Questo emergeva dalle meticolose indagini del R.O.S. che svelavano le mire egemoniche di una Scu che ambiva ad allungare i suoi tentacoli anche su altri settori economici come quello del movimento terra.


Un blitz così importante, quello del luglio dell’anno scorso, da meritare la presenza del Generale  Mario Parente che si complimentò con il Colonnello Vincenzoni e i suoi uomini: “Un’operazione difficile in un ambiente non sempre favorevole caratterizzato da quelle condizioni tipicamente mafiose-ambientali – dichiarava il Generale Mario Parente – e questo qualifica ulteriormente le attività svolte. Le indagini hanno fotografato un quadro molto attuale della situazione. Si è riscontrato una sorta di adattamento progressivo da parte degli stessi imprenditori e degli operatori commerciali. Ci troviamo davanti ad un oggettivo salto di qualità perché si è verificata un’estromissione delle imprese sane a beneficio di quelle controllate dal sodalizio mafioso che aveva messo le mani su un mercato molto remunerativo e lucroso come quello del turismo estivo nel Salento. L’auspicio è che l’operazione possa restituire una certa fiducia agli imprenditori”, concludeva il Generale Parente.
A distanza di un anno, l’attività investigativa di natura patrimoniale ha dato i suoi frutti, facendo emergere la riconducibilità al clan di ingenti beni mobili e immobili intestati a tre soggetti affiliati al clan Padovano: Gabriele Cardellini, trentunenne di Gallipoli, Eugenio Corchia, trentaquatrenne di Gallipoli e Luca Tomasi, di quarantadue anni, nato a Lucca e residente a Carpignano Salentino.
I beni sottoposti a sequestro preventivo ammontano a circa un milione di euro. Vediamoli nel dettaglio. La sala giochi “Games Room”- circolo culturale ricreativo - ubicata in Viale Europa a Gallipoli; un appezzamento di terreno agricolo denominato “Nanni” ricadente in zona “V7- sottoposto a vincolo di salvaguardia paesaggistica”; un appartamento sito in Gallipoli in Corso Italia, facente parte del compendio immobiliare “Residence Corso Italia”; quattro motocicli e due conti correnti bancari. Questi i beni sequestrati a Gabriele Cardellini.

COMPITO ->
Trascrivi fedelmente dal brano sul sequestro dei beni del clan il tratto che va da "Questo emergeva dalle" fino a "del movimento terra." incluso. Per rispondere basta il brano, senza altre fonti.

DATI MOSTRATI ->
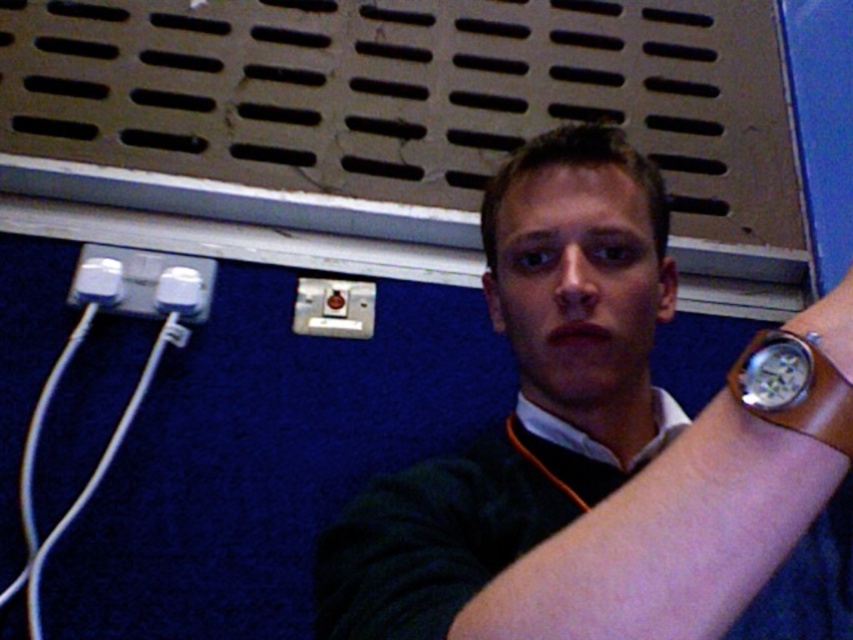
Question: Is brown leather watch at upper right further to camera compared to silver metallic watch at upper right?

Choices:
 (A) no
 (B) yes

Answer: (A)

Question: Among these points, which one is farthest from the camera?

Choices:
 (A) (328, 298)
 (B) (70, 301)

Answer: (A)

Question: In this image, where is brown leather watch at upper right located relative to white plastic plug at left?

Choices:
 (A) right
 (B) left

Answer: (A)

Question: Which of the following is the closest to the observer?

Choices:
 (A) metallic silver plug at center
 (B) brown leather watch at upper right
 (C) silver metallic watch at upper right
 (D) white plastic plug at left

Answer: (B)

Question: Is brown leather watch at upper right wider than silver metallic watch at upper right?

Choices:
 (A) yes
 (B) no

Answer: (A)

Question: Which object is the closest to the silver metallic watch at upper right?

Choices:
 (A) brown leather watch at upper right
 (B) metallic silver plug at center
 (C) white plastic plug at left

SOLUZIONE ->
Questo emergeva dalle meticolose indagini del R.O.S. che svelavano le mire egemoniche di una Scu che ambiva ad allungare i suoi tentacoli anche su altri settori economici come quello del movimento terra.